Comprehensive discussion of hazardous-waste generation in Colorado. Sites considerations for disposal and some legal ramifications. Includes host rock suitability classification map. 100 pages. 8 figures. 6 tables. 1 plate (1:1,000,000). Digital PDF download. IS-14D
From the Executive Summary:
A major side effect of our technology-oriented society is the need to provide secure disposal of hazardous wastes. Across the nation it has been realized that the indiscriminate dumping of toxic materials will eventually create disastrous consequences including widespread groundwater contamination and other critical public health hazards. In 1979, the Colorado General Assembly ordered a study of this problem in Colorado in order to assess the hazardous waste disposal situation in the State.

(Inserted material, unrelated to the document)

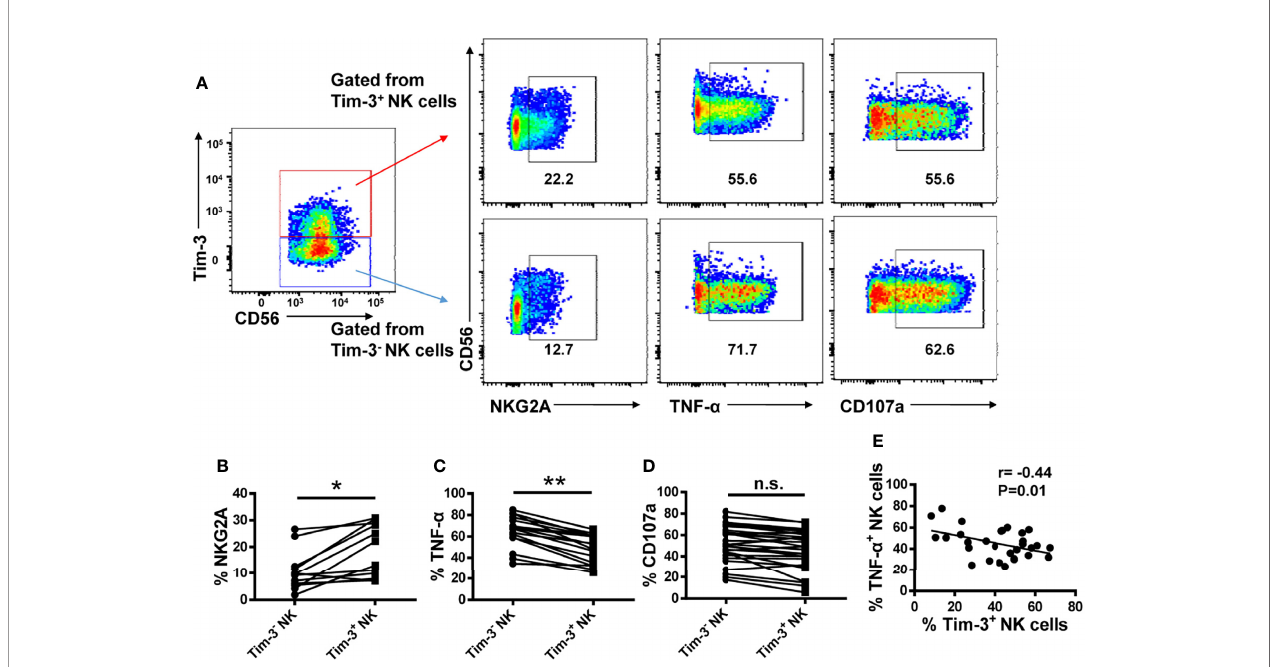
FIGURE 6 | Tim-3 + NK cells display weaker activities than Tim-3 − NK cells in patients with T2DM. (A) Representative fl ow cytometry plots of NKG2A, TNF- a and CD107a and expression on Tim-3 + and Tim-3 − NK cells. (B – D) Proportions of NKG2A + (B) , TNF- a + (C) , and CD107a + (D) Tim-3 + and Tim-3 − NK cells. (E) Analysis of the correlation between TNF- a levels and the percentage of Tim-3 + NK cells in patients with T2DM (Spearman ’ s correlation test). *P < 0.05, **P < 0.01, n.s., not signi fi cant.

Note this coincides with the beginning of the Resource conservation and Recovery Act (RCRA) and provides a now historical view of what was done to inventory hazardous wastes in Colorado. The then Colorado Department of Health began to inventory industrial waste generation in the State. Potential generators of hazardous waste in the State, including those with fewer than ten employees, were sent questionnaires. Results showed final disposition of hazardous wastes included: 1) landfilling at inadequately designed facilities, the most common disposal method; 2) storage/disposal on-site; 3) landfarming/recycling/reclaiming, and 4) incineration at private facilities.